2. Führe Gespräche, um Lösungen zu finden
Wenn du die Person liebst, müsst ihr gemeinsam Lösungen suchen. Ihr könnt negative Dynamiken analysieren und Strategien entwickeln, um das Zusammenleben zu verbessern.
Wenn das Zusammenleben unerträglich wird, musst du die Situation analysieren: Vielleicht hast du dich selbst verändert.

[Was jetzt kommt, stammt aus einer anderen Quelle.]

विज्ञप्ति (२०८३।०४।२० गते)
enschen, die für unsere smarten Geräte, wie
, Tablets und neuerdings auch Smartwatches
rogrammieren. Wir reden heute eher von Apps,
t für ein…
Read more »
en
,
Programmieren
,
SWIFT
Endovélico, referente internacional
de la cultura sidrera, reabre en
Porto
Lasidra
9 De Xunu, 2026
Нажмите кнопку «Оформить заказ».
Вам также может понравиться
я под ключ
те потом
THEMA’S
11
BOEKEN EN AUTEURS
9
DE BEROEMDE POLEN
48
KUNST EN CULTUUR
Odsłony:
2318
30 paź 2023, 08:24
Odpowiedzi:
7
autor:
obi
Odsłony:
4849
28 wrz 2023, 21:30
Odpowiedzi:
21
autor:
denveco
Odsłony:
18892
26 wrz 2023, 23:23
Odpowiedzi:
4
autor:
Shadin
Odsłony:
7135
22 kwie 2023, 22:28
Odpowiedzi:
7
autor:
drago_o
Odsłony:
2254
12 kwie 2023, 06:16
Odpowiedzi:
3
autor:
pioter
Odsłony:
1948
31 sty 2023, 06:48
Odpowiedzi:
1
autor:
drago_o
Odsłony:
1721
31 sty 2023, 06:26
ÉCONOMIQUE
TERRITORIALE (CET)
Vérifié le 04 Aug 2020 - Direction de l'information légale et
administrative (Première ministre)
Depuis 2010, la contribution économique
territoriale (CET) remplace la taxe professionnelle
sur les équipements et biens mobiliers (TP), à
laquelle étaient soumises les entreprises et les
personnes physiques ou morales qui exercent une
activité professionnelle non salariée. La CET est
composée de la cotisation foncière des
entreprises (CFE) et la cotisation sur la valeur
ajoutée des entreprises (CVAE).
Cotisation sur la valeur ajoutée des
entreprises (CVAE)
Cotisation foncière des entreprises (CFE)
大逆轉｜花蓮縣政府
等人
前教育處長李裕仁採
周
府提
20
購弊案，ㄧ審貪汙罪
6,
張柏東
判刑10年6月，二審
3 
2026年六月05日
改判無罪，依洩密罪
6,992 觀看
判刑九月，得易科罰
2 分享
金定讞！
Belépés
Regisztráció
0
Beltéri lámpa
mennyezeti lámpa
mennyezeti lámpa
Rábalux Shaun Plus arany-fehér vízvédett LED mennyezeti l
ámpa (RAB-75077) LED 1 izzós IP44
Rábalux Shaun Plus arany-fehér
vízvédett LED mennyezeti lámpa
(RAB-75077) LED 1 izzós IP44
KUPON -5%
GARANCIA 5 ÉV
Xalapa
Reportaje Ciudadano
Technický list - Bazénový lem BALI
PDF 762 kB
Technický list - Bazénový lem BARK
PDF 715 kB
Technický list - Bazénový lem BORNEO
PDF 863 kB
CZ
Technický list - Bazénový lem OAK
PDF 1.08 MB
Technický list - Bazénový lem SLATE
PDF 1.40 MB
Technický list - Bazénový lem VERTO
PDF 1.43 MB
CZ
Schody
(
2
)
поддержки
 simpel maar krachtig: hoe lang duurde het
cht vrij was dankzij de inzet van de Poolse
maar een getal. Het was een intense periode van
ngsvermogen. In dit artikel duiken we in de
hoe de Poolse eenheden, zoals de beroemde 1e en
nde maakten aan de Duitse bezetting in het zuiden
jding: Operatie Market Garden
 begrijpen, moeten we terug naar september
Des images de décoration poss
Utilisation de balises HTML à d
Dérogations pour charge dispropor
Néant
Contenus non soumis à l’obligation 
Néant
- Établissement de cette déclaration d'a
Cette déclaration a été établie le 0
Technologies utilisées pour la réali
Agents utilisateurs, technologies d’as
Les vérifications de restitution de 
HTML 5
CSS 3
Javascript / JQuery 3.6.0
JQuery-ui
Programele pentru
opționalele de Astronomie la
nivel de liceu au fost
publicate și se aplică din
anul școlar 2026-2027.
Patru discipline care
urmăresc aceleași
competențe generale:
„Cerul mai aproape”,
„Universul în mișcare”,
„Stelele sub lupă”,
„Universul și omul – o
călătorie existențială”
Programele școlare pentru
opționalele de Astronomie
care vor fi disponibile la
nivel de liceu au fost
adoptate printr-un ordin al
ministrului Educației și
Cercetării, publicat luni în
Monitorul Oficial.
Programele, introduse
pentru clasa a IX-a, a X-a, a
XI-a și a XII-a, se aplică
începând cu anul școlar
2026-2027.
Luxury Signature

3. Wenn die Beziehung keinen Sinn mehr ergibt
Menschen verändern sich und manchmal können Beziehungen trotz bestehender Zuneigung oder Liebe nicht funktionieren. Es ist wie der letzte Faden eines abgenutzten Seils. Du kannst von einer Person nicht verlangen, ihr eigenes Ich aufzugeben. Überlege dir, ob es sich lohnt, die Beziehung aufrechtzuerhalten. Vielleicht hast du dich selbst so sehr verändert, dass ein gemeinsamer Weg nicht mehr möglich ist.
Liebe ist komplex und nicht immer linear. In jeder Beziehung gibt es bessere und schlechtere Zeiten, doch ihr müsst selbst entscheiden, ob sich der gemeinsame Weg lohnt.